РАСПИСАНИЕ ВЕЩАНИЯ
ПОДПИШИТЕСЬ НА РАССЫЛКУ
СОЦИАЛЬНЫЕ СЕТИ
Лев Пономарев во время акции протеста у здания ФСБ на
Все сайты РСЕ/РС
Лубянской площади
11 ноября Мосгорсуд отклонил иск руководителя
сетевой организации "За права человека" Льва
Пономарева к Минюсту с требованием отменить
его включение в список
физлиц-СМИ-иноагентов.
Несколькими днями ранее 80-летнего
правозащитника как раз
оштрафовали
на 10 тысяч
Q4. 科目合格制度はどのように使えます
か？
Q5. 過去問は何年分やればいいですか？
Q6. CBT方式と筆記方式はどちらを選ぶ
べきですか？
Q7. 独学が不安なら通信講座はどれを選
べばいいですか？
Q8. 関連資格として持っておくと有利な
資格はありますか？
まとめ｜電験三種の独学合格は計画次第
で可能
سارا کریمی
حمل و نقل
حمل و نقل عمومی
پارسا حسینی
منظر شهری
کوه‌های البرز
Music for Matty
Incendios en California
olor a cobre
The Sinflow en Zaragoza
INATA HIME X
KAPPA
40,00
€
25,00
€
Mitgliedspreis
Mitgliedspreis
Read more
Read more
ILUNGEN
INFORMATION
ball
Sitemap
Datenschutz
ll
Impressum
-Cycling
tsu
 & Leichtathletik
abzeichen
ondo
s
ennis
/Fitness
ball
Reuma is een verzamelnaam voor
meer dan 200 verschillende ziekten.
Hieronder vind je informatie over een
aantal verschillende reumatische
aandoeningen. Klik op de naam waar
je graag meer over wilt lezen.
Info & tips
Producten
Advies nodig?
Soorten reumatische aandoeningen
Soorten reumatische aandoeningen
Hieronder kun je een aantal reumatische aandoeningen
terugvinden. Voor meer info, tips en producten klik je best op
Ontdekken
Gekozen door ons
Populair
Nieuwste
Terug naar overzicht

--------

Exercise requirements - Give every line from the start of the data through the line containing "Q6. CBT方式と筆記方式はどちらを選ぶ", inclusive, as a Markdown table with the columns "Row" and "Line", leaving out any blank lines.

Finished task -
| Row | Line |
|---|---|
| 1 | РАСПИСАНИЕ ВЕЩАНИЯ |
| 2 | ПОДПИШИТЕСЬ НА РАССЫЛКУ |
| 3 | СОЦИАЛЬНЫЕ СЕТИ |
| 4 | Лев Пономарев во время акции протеста у здания ФСБ на |
| 5 | Все сайты РСЕ/РС |
| 6 | Лубянской площади |
| 7 | 11 ноября Мосгорсуд отклонил иск руководителя |
| 8 | сетевой организации "За права человека" Льва |
| 9 | Пономарева к Минюсту с требованием отменить |
| 10 | его включение в список |
| 11 | физлиц-СМИ-иноагентов. |
| 12 | Несколькими днями ранее 80-летнего |
| 13 | правозащитника как раз |
| 14 | оштрафовали |
| 15 | на 10 тысяч |
| 16 | Q4. 科目合格制度はどのように使えます |
| 17 | か？ |
| 18 | Q5. 過去問は何年分やればいいですか？ |
| 19 | Q6. CBT方式と筆記方式はどちらを選ぶ |